> _Available records_
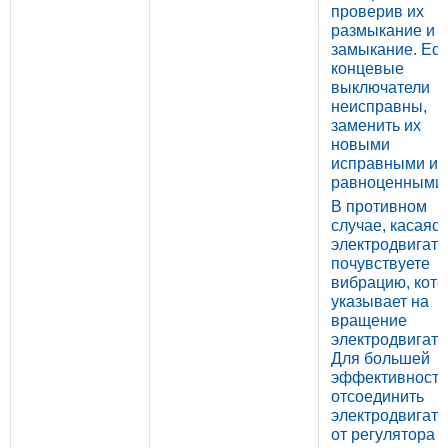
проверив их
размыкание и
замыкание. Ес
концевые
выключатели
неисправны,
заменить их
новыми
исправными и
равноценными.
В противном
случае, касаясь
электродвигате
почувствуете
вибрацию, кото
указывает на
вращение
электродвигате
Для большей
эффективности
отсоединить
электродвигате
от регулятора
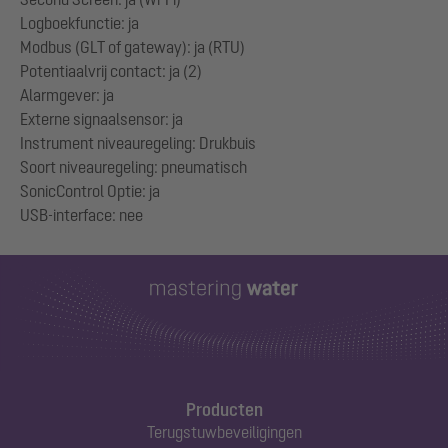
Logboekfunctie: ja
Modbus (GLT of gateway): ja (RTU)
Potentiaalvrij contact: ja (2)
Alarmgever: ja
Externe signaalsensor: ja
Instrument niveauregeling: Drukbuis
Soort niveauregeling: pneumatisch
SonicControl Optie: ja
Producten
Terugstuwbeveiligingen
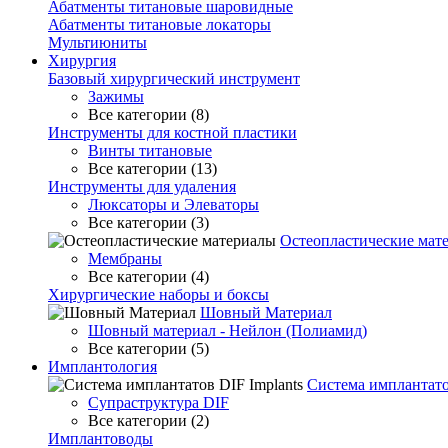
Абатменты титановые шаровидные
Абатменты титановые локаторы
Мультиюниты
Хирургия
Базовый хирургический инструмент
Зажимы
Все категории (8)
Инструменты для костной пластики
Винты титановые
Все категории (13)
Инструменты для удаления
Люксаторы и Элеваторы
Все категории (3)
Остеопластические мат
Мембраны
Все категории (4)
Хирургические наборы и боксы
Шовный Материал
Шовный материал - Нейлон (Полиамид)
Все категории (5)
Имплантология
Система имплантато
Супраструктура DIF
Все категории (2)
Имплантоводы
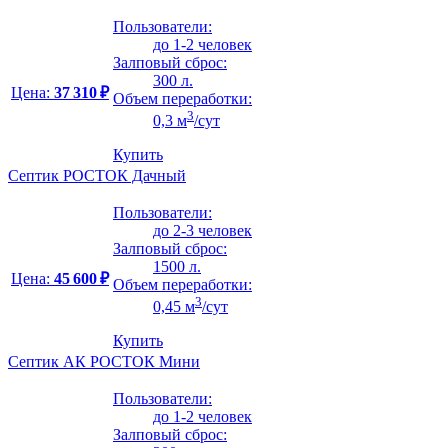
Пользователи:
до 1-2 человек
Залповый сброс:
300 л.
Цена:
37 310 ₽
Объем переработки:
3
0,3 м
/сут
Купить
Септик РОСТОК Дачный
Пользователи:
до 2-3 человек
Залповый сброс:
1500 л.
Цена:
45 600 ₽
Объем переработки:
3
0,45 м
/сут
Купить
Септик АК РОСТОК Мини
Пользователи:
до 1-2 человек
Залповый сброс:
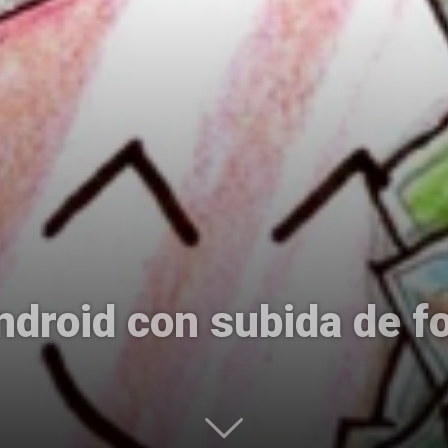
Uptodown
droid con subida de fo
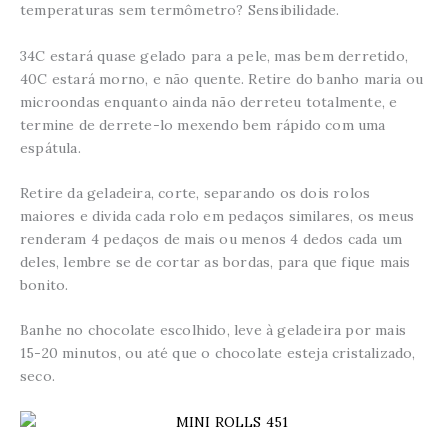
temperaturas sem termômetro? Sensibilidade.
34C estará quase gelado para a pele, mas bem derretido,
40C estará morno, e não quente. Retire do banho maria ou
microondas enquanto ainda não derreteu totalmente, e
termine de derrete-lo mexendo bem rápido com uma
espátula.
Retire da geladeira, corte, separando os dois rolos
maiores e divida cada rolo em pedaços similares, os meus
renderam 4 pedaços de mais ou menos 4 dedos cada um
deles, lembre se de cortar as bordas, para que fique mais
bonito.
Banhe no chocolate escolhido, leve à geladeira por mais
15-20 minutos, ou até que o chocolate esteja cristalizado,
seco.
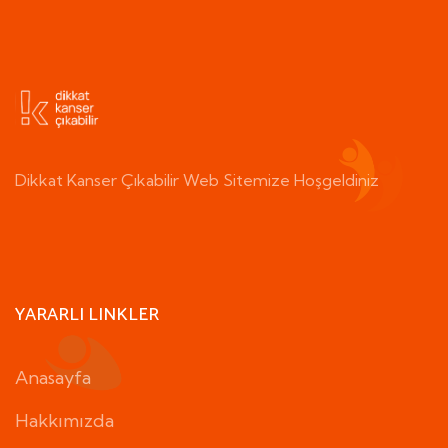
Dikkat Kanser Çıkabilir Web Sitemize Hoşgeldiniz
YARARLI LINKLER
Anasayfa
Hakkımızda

...

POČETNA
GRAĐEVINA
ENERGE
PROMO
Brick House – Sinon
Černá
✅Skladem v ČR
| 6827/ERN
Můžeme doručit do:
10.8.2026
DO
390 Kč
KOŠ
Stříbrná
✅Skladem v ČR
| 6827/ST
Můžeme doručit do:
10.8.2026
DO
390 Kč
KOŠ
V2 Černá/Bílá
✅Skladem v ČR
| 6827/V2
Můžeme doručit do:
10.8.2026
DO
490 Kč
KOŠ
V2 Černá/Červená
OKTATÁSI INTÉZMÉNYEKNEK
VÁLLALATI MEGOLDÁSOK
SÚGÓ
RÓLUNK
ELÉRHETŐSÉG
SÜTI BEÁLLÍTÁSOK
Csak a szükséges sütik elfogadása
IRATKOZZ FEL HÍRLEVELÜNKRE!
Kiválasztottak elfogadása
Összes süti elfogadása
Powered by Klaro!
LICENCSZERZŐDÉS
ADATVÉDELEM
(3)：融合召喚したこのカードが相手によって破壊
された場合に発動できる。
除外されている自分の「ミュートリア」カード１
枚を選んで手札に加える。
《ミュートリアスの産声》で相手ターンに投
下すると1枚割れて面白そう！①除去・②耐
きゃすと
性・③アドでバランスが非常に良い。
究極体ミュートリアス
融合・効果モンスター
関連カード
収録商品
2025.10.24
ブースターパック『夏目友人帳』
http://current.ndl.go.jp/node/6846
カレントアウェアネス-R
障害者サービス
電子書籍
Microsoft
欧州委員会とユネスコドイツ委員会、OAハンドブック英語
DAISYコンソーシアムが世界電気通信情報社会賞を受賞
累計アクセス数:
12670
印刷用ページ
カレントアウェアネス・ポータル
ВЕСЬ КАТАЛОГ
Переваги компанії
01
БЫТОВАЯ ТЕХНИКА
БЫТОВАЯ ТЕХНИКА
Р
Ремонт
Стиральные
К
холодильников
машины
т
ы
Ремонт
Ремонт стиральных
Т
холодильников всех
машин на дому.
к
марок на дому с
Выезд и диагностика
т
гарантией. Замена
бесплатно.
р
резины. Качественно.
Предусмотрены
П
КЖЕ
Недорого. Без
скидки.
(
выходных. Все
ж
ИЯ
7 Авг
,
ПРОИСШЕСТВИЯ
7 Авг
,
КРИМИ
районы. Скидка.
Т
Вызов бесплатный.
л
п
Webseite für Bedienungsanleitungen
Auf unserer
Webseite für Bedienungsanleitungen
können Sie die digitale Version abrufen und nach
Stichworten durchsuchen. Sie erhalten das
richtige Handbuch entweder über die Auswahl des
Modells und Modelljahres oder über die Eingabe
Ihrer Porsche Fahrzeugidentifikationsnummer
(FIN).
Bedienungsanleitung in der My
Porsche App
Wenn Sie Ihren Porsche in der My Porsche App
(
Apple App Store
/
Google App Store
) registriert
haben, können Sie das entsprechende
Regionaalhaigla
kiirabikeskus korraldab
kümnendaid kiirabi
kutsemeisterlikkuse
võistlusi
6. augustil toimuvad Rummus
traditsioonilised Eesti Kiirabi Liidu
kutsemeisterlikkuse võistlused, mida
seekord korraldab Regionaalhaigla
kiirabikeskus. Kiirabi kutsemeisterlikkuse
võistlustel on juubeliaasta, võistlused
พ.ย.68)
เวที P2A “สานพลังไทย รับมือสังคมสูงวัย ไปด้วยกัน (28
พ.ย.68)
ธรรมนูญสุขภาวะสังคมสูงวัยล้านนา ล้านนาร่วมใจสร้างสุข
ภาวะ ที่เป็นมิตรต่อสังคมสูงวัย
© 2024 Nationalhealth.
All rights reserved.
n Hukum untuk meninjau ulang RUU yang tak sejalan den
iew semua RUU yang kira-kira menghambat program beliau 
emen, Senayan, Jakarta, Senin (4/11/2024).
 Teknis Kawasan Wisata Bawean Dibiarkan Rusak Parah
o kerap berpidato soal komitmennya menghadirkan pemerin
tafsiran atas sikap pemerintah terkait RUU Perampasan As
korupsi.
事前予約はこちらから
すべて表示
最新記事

> _Problem statement_
Which lines in the material above contain the string "elfogadása"? Pick out each of those lines and copy it whole, matching case exactly.

> _Answer box_
Csak a szükséges sütik elfogadása
Kiválasztottak elfogadása
Összes süti elfogadása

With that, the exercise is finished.